Onkel Bill kreuzte mit einem Koffer voller Schuhriemen, den letzten Resten der
Lagerbestände in den Hereford Stores, in Sunnyside auf, setzte sich auf die Daily
Mails , fragte, warum wir uns nicht den Hintern damit abwischten, und
meinte, die Mutterschaft stehe mir nicht. Von da an wandte er seine
ideologischen Aufmerksamkeiten Clive zu (der jetzt selbst Onkel und darüber
völlig aus dem Häuschen war), wenn auch aus rein politischen Gründen, denn er
hatte nichts für Jungen übrig.

    Für Bill gehörte ich der
Vergangenheit an, ich hatte den Zug der Zeit verpaßt und war zu hirnloser
Fortpflanzung zurückgekehrt. Wie die meisten Genossen hatte er konventionelle
Ansichten über konventionellen Sex. Aber ich glaubte ihm nicht. Ich war keine
Realistin, Vic und ich lebten in einer Dimension von Phantasie und Freiheit,
die ihm verschlossen war.
    Als ich zur ersten Prüfung in
die Schule kam, war ich noch benommen, obwohl ich kein Fieber mehr hatte. Es
war sehr seltsam, wieder dort zu sein, in Sommerkleid und Pumps. Als Miss
Dennis, die Rektorin, am Tor erschien und mich scheinbar besorgt fragte, ob ich
nicht besser zu Hause geblieben wäre, ließ ich sie einfach stehen. Ihre Schule
war das »offene« Zentrum in Whitchurch, die Grenzen, die sie zog, hatten ihre
Gültigkeit verloren. Miss Dennis leistete mir ungewollt die besten Dienste, sie
bestärkte mich in der Überzeugung, daß ich jemand war — auch wenn ich mir wohl
nicht ganz klarmachte, wie ärgerlich es für sie sein mußte, daß ich ungeniert
und ohne Reue zurückgekehrt war. Nach diesem ersten Tag ignorierte sie mich,
und ich spielte die Außenseiterin ohne ihre Hilfe, schrieb in einer Art
Euphorie um mein Leben, berauscht von dem Bewußtsein, endgültig aus dem Takt
der Schulhymne geraten zu sein — das ist die Schu-u-le für mich.
    Die einzige Prüfung, die ich
verpaßt hatte, war Französisch, mündlich und Diktat, weil ich da noch im
Krankenhaus gewesen war. Allzusehr bedauerte ich das nicht, denn mein
gesprochenes Französisch war hoffnungslos. Auf die Idee, an den
Prüfungsausschuß zu schreiben und zu erklären, warum ich nicht zur Prüfung
angetreten war, kam ich nicht.
    Jahre später, als ich selbst
Prüfungsarbeiten benotete, saß ich in Ausschüssen, in denen man versuchte,
leistungsmindernde Katastrophen zu bewerten. Eine Schülerin zum Beispiel hatte
auf dem Weg zur Klausur in englischer Literatur ihren Großvater an einem Baum
auf dem Friedhof hängend vorgefunden.

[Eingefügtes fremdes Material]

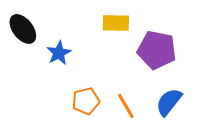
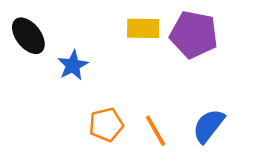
purple pentagon: (157, 50) -> (194, 34), moved

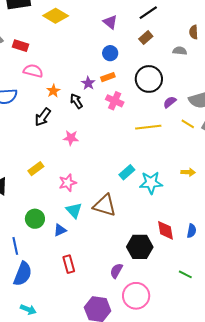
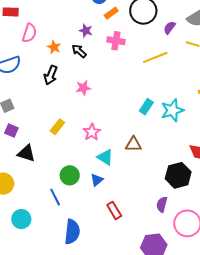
pink semicircle: (33, 71) -> (29, 33), turned 108
orange rectangle: (108, 77) -> (111, 13), moved
brown triangle: (105, 205) -> (133, 144), size x0.7
blue line: (15, 246) -> (55, 197), moved

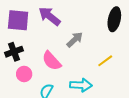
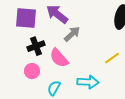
gray arrow: (75, 40) -> (72, 34), moved
black cross: (14, 52) -> (36, 46), moved

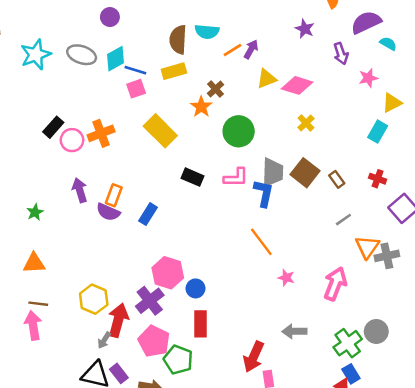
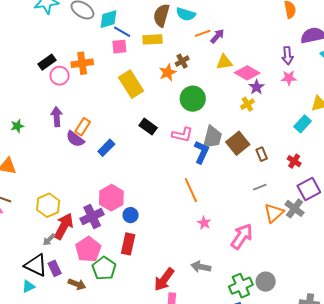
purple star: (305, 29) -> (257, 87), moved
pink star: (368, 78) -> (289, 78), moved
orange cross: (101, 133) -> (82, 63), moved
gray cross: (387, 256) -> (294, 208), moved, turned 36

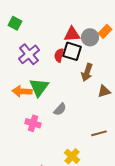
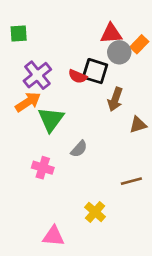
green square: (15, 23) -> (19, 34), turned -32
red triangle: (72, 34) -> (111, 34), moved
red semicircle: (59, 55) -> (78, 76), turned -80
orange arrow: (22, 91) -> (28, 102), moved, turned 144

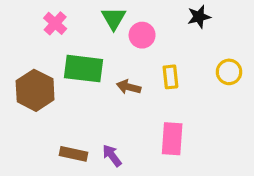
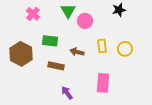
green rectangle: (84, 69) -> (50, 41), size x0.7
yellow circle: (229, 72) -> (125, 49), moved
brown rectangle: (73, 154) -> (56, 66), moved

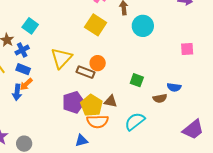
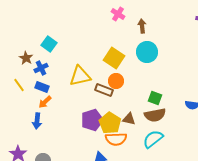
yellow square: (96, 25) -> (114, 58), moved
cyan circle: (143, 26) -> (147, 52), moved
yellow triangle: (61, 58) -> (80, 76), turned 35
blue arrow: (17, 92) -> (37, 121), moved
brown semicircle: (160, 98) -> (155, 115), moved, size x1.5

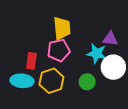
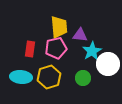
purple triangle: (110, 39) -> (80, 35), moved
cyan star: (97, 53) -> (92, 51), turned 30
red rectangle: (31, 61) -> (30, 49), moved

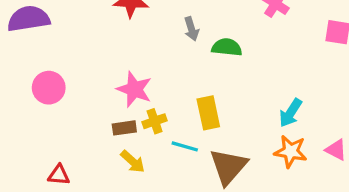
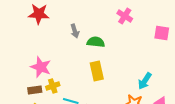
yellow rectangle: (208, 113) -> (97, 71), moved
cyan arrow: (291, 113) -> (145, 81), moved

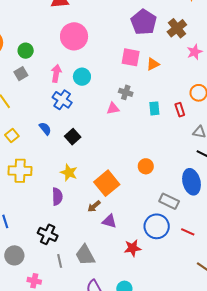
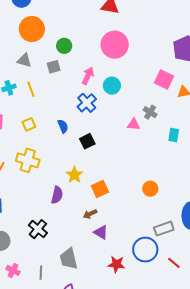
orange square: (107, 183) -> (100, 189), moved, size x0.7
gray rectangle: (169, 201) -> (164, 229), turned -60
gray line: (60, 261) -> (41, 273), moved

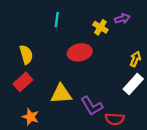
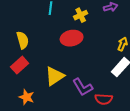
yellow cross: (100, 27) -> (81, 15), moved, turned 32
yellow triangle: (61, 94) -> (55, 76), turned -30

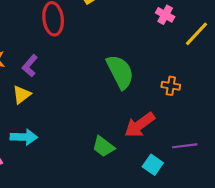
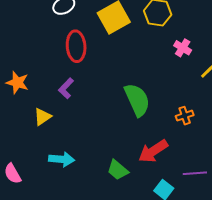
purple L-shape: (30, 66) -> (66, 88), moved
orange cross: (171, 86) -> (185, 116), turned -30
cyan arrow: (24, 137) -> (62, 159), moved

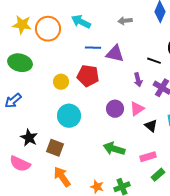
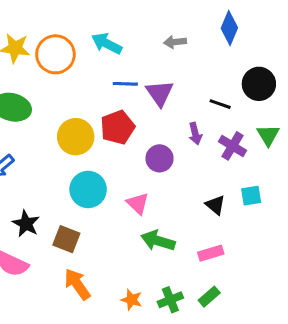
purple triangle: (115, 54) -> (160, 93), turned 42
red pentagon: (88, 76) -> (118, 127), turned -30
yellow circle: (61, 82) -> (76, 137), size x1.5
purple circle: (115, 109) -> (160, 158), moved
pink triangle: (137, 109) -> (138, 203), moved, turned -42
green rectangle: (158, 175) -> (209, 297), moved

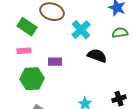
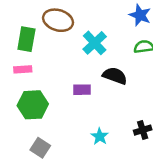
green rectangle: (27, 27) -> (26, 39), turned 66
purple rectangle: (55, 62) -> (82, 90), moved

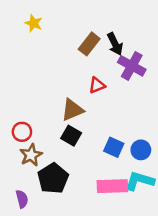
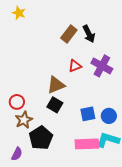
yellow star: (34, 23) -> (19, 13), moved
purple cross: (132, 66) -> (102, 66), moved
blue square: (114, 147) -> (88, 114), turned -35
purple semicircle: (22, 199) -> (17, 154), turned 40

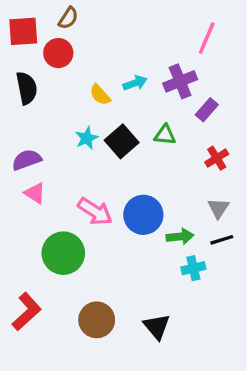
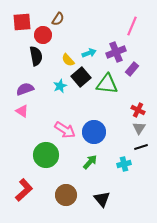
brown semicircle: (68, 18) -> (58, 19), moved
black semicircle: (27, 88) -> (36, 56), moved
green triangle: (165, 135) -> (107, 84), size x1.6
black square: (122, 141) -> (81, 77), moved
red cross: (217, 158) -> (138, 110), moved, turned -32
purple semicircle: (27, 160) -> (25, 89), moved
pink triangle: (35, 193) -> (22, 111), moved
green arrow: (180, 236) -> (90, 162), moved, turned -42

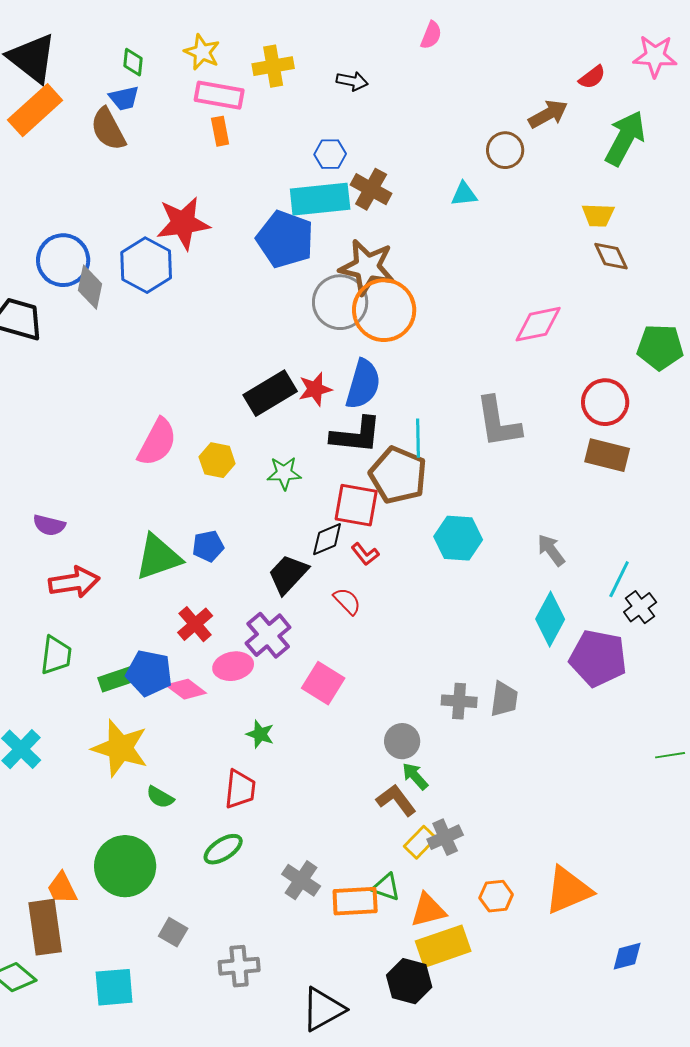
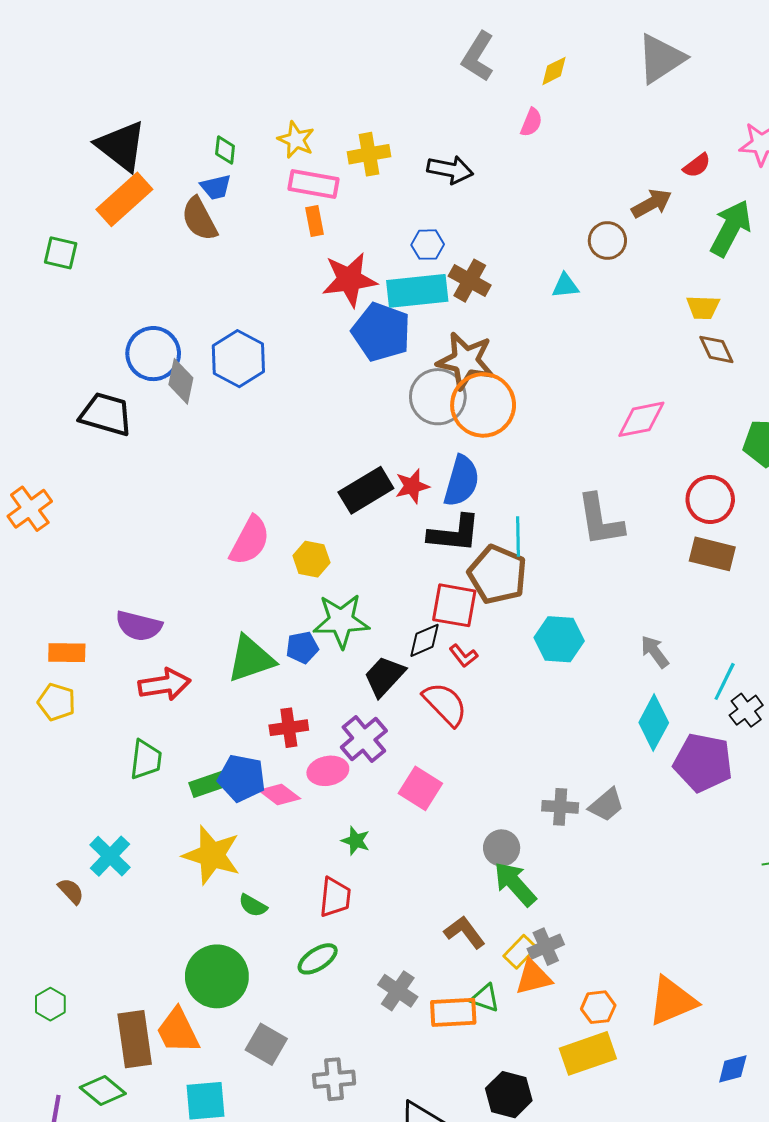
black arrow: (352, 81) -> (450, 170), size x1.4
red star: (183, 223) -> (349, 280), moved
green star: (284, 473) -> (341, 621), moved, size x1.6
purple semicircle: (49, 525) -> (139, 626), size x1.4
red semicircle: (347, 601) -> (445, 704), size x1.6
red cross: (195, 624) -> (289, 728), turned 33
gray trapezoid: (504, 699) -> (606, 805), turned 42
green arrow: (415, 776) -> (515, 884), size x1.6
brown L-shape: (396, 800) -> (465, 932), moved
orange trapezoid: (62, 888) -> (178, 1031), moved, size x1.4
orange triangle: (428, 910) -> (533, 977), moved
gray square: (173, 932) -> (266, 1044), size x1.4
yellow rectangle: (443, 946) -> (588, 1053), moved

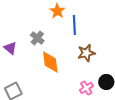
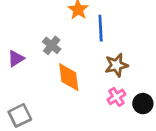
purple triangle: (10, 48) -> (16, 59), turned 48
pink cross: (86, 88) -> (116, 97), moved

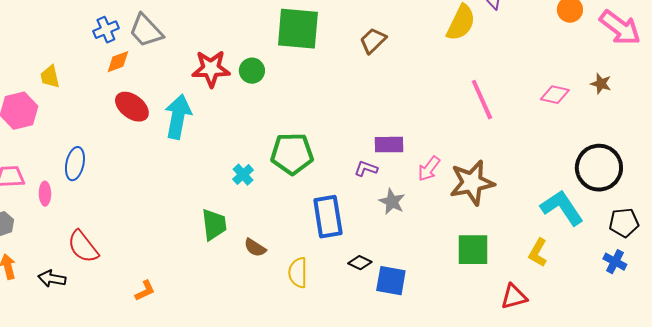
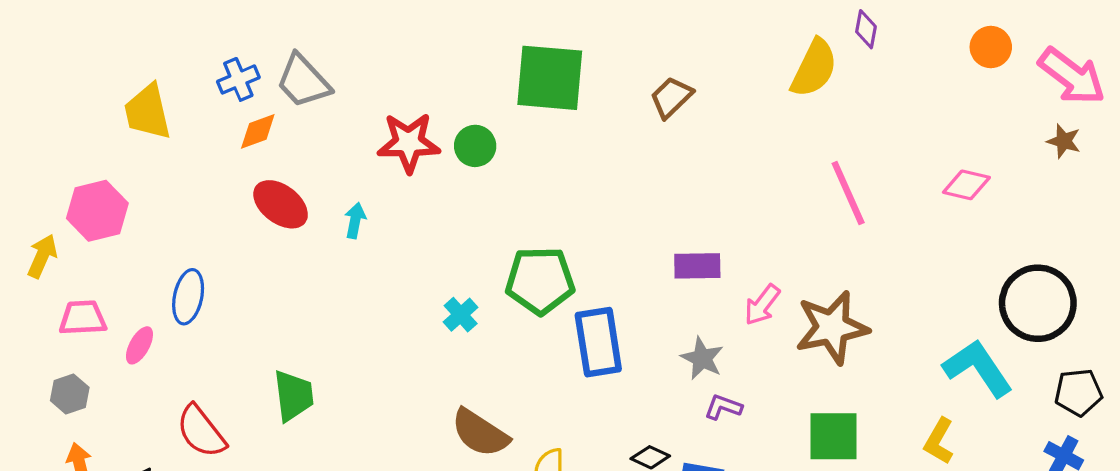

Wie viele Punkte war das wert...? Aber
vielleicht wäre eine Geburt keine Entschuldigung gewesen und hätte den
Prüfungsausschuß, der glücklicherweise nichts von mir wußte, darauf aufmerksam
gemacht, wie abartig ich war.
    Als nächstes ging ich zu Dr.
Clayton, um mit ihm über Verhütung zu reden. Ich machte mich auf ein peinliches
Gespräch über die verschiedenen Methoden gefaßt, aber er sagte nur: »Jetzt, wo
Sie verheiratet sind, können Sie das Ihrem Mann überlassen.« Er meinte damit
(denn er wußte ja, daß Vic nur ein Jahr älter war als ich und ganz
offensichtlich kein Experte auf diesem Gebiet), daß er mich auf keinen Fall
darin unterstützen würde, selbst über meine Fruchtbarkeit zu bestimmen.